Step 2. Determine which target taxon should be analyzed. For example, domain Bacteria (which is quite generic) is used in the following example. (A list of available taxa can be found using checkm taxon_list.)

Step 3. Run CheckM taxonomic-specific workflow as recommended:

checkm taxonomy_wf domain Bacteria input output

Step 4. Convert the CheckM output into a contig-to-markers map using checkm_marker_map.py:

checkm_marker_map.py output/storage/marker_gene_stats.tsv > Bacteria.map

The output file Bacteria.map can be imported into BinaRena as a "feature set" field.

Step 5. Convert a CheckM marker set definition into a marker list using checkm_marker_list.py:

checkm_marker_list.py output/Bacteria.ms > Bacteria.lst

The output file Bacteria.lst can be imported into BinaRena as a feature group membership list.

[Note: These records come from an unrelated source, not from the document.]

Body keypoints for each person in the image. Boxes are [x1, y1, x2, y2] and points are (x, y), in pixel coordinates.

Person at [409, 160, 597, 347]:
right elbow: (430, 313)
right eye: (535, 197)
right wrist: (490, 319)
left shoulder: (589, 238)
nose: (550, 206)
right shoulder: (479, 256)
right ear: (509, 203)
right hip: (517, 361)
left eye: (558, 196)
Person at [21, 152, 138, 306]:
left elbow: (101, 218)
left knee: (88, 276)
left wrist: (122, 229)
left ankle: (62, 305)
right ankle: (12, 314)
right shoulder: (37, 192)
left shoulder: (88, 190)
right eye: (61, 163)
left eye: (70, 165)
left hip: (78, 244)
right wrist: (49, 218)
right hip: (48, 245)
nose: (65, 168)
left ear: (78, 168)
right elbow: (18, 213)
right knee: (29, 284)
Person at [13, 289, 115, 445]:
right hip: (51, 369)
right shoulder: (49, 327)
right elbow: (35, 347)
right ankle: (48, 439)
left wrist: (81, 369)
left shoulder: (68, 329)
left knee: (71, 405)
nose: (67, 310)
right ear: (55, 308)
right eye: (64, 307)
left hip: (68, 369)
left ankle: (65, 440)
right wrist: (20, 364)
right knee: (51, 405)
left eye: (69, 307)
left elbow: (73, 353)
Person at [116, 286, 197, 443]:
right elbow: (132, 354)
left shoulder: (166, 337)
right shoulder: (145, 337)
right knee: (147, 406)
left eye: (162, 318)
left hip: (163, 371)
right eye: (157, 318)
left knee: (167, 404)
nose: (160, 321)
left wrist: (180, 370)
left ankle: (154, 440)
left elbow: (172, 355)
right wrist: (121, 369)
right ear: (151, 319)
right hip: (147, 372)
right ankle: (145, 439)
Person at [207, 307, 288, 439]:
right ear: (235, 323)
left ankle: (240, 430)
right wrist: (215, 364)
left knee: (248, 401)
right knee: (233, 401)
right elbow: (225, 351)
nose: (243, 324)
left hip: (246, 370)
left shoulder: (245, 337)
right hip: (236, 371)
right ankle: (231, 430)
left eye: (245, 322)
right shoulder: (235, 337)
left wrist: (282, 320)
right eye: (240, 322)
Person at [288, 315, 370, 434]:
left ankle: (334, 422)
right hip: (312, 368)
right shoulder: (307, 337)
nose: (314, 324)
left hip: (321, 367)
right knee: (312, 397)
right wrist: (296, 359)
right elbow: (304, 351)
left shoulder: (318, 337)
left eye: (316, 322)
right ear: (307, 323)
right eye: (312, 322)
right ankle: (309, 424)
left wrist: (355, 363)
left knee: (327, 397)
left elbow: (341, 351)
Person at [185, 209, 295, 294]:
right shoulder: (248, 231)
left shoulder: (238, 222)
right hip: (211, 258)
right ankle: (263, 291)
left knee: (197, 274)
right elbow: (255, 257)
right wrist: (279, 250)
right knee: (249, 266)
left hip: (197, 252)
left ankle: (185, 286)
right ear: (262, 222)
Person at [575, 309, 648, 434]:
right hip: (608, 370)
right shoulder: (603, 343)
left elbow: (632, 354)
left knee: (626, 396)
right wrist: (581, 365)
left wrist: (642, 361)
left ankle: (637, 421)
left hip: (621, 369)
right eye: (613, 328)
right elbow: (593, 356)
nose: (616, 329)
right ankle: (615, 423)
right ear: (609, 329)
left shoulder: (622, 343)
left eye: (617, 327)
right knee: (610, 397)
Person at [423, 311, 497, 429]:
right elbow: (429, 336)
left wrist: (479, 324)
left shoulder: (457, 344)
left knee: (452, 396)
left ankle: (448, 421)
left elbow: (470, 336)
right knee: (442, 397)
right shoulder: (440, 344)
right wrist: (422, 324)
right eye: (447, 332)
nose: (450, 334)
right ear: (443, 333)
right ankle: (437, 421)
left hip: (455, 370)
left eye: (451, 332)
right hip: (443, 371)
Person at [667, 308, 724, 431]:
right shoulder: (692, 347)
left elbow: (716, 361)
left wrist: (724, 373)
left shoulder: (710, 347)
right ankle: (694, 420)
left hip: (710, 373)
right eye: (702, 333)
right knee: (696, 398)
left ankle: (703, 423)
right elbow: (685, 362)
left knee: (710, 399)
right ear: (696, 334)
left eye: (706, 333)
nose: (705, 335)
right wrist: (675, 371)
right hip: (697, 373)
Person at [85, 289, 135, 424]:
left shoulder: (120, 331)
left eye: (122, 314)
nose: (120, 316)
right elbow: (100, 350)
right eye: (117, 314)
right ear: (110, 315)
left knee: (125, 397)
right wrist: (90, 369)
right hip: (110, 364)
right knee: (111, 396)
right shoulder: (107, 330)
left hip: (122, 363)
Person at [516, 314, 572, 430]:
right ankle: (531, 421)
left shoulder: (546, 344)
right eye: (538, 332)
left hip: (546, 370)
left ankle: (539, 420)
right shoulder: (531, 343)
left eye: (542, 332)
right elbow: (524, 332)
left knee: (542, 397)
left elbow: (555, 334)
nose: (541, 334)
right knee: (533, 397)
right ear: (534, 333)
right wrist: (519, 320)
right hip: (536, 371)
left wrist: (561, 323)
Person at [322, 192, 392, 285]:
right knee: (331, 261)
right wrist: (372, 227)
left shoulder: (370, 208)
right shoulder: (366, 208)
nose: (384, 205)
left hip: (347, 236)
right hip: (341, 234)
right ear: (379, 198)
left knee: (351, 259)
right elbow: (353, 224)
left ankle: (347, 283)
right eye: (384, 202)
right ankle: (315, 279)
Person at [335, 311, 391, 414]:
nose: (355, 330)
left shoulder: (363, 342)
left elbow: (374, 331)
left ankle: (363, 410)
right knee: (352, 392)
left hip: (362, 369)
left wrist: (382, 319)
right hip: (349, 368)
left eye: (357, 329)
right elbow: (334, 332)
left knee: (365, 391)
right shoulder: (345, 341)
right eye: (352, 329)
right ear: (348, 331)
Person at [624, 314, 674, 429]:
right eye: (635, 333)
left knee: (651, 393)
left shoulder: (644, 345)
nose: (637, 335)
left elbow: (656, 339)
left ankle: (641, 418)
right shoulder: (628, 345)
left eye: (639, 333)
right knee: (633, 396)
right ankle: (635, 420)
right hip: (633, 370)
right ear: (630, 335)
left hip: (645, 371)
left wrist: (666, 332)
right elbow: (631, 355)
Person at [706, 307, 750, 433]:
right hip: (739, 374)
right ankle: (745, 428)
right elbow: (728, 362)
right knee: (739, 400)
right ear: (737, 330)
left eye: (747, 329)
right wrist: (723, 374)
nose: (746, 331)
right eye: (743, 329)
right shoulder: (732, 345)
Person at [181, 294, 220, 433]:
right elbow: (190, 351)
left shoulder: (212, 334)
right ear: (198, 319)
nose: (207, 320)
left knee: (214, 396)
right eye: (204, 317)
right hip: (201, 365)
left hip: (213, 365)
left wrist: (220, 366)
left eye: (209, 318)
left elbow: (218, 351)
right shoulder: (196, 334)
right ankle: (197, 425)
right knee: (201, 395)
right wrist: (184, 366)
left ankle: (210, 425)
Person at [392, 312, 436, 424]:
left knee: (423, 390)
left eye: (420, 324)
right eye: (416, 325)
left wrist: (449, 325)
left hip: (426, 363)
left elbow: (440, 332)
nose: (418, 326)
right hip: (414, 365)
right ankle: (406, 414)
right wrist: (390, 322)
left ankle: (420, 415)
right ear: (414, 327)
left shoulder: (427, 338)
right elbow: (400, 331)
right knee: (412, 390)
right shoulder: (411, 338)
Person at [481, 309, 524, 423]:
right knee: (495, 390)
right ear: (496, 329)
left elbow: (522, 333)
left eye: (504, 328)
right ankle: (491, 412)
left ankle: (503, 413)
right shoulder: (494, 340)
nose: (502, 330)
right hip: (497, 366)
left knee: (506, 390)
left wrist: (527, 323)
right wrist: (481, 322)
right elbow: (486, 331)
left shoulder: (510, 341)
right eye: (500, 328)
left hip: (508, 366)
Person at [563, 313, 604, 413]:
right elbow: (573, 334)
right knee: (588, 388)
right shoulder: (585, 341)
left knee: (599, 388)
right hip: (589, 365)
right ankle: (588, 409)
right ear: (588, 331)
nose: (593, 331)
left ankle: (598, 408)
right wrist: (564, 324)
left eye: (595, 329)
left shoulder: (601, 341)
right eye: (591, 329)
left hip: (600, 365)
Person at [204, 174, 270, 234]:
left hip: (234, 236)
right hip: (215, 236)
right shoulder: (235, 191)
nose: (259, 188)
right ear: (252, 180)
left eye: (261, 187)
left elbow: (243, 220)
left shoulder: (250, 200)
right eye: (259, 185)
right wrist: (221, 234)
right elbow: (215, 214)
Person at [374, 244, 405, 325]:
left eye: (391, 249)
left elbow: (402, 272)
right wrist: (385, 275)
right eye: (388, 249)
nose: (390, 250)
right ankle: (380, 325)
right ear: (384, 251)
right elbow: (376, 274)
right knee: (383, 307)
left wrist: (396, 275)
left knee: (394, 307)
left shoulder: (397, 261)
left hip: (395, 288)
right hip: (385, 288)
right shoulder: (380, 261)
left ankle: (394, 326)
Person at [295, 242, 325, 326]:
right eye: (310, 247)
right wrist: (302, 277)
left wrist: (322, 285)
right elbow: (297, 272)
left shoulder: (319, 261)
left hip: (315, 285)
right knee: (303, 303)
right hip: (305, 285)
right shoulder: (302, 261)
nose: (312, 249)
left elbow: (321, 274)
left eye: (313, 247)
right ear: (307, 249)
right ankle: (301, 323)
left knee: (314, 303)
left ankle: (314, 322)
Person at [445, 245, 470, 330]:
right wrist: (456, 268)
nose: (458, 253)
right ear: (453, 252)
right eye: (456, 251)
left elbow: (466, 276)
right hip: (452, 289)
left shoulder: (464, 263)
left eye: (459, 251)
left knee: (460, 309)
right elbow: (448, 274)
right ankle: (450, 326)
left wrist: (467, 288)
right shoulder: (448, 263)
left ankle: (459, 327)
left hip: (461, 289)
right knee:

Step 6. You can now use the "feature group" menu item to calculate completeness and redundancy (contamination) scores of selection contigs on the fly! See details.

  • Tip: You may load multiple marker gene sets into BinaRena and calculate using each of them.

  • Note: The output values are analogous to CheckM's completeness and contamination scores, and they can be interpreted in a similar way. However there is one difference: CheckM considers the collocation of marker genes when calculating these metrics. BinaRena does not, however, and the output values are based on a plain list of features. Therefore the results may be different, although they are highly correlated.

  • Note: Also, BinaRena can only analyze specific marker gene sets (in this example: Bacteria), unlike CheckM's lineage_wf which can automatically determine the lineage of each bin and use the corresponding lineage-specific marker gene set for that bin.